The Dow Jones and S&P 500 had been higher for most of the session, heading for a sixth straight day of gains, on falling oil prices and growing certainty that there would be a clear winner to the US presidential poll. But it turned south sharply just after lunch on the exit poll speculation.
"What we are hearing is that there is some feedback coming back from Ohio, that there could be a closer outcome out there or John Kerry could even potentially win that state," said Mr Evan Olsen, head of equity trading at Stephens.
Turnout was unusually high as Americans voted to decide whether Republican incumbent President George W. Bush or Mr Kerry, his Democrat rival, would be the next US president.
The price of US crude held near $50 (€39.28), slipping under that mark for the second day in a row during intraday trade, after spending most of October above that price.

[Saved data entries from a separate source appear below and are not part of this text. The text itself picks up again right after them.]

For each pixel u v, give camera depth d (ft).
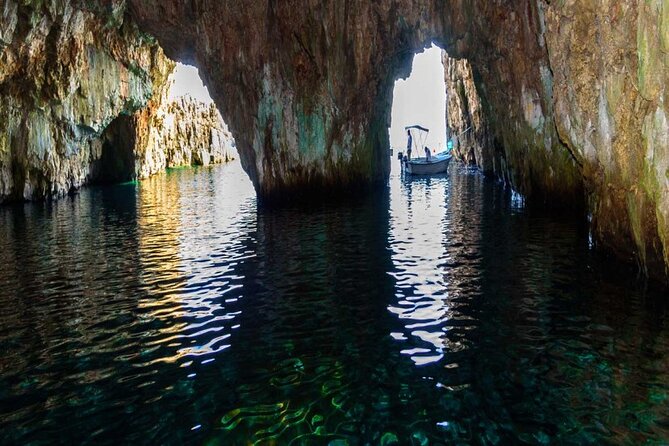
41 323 33.01
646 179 32.48
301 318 32.63
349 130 95.81
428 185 116.16
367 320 31.86
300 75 89.30
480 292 36.24
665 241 31.42
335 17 85.66
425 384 23.68
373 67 90.38
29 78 102.58
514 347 26.96
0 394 23.79
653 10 29.19
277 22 85.97
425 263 45.14
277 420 21.21
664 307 31.17
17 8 88.07
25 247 58.75
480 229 60.29
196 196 115.65
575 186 65.36
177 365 26.43
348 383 24.08
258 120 90.58
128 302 37.04
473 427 20.29
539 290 35.83
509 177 99.50
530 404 21.61
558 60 45.55
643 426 19.67
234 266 46.93
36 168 110.42
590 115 41.01
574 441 19.10
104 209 94.94
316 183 95.66
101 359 27.37
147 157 185.78
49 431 20.85
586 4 38.81
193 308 35.27
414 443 19.44
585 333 28.17
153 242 60.23
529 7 65.46
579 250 46.70
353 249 52.03
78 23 105.81
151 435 20.43
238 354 27.63
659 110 30.17
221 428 20.75
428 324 30.78
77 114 119.65
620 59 35.22
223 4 82.99
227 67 87.66
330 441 19.69
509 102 79.66
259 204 94.17
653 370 23.76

NYMEX December crude was down 51 cents at $49.62 a barrel. Just four days ago, crude was trading close to $56 per barrel.
A Kerry victory could affect defence and healthcare stocks, said Mr John O'Donoghue, managing director of listed trading at CSFB.
General Dynamics fell $2.19, or 2 per cent, to $100.15. The company was seen as a Bush stock since it makes hardware like military vehicles and ships. It was the biggest percentage decliner in the S&P defence index.
The tech-heavy Nasdaq composite index had been up more than 1 per cent, while the blue-chip Dow Jones industrial average and the broader benchmark Standard & Poor's 500 index were up at least 0.6 per cent when markets dived in late afternoon trading. The Dow lost about 60 points in 18 minutes.
Traders said that part of the slide was due to internet blogs indicating that Kerry was ahead in key swing states.
"That's what we're hearing," said Ms Lisa Hansen, head trader at Transamerica Investment Management. "Apparently the blogs are saying that Kerry is ahead in one or two of the swing states and that's why the market dipped."
Mr Keith Keenan, vice-president of institutional trading at brokerage Wall Street Access, said he'd heard vague rumours that early exit polls out of Ohio and Florida favoured Mr Kerry.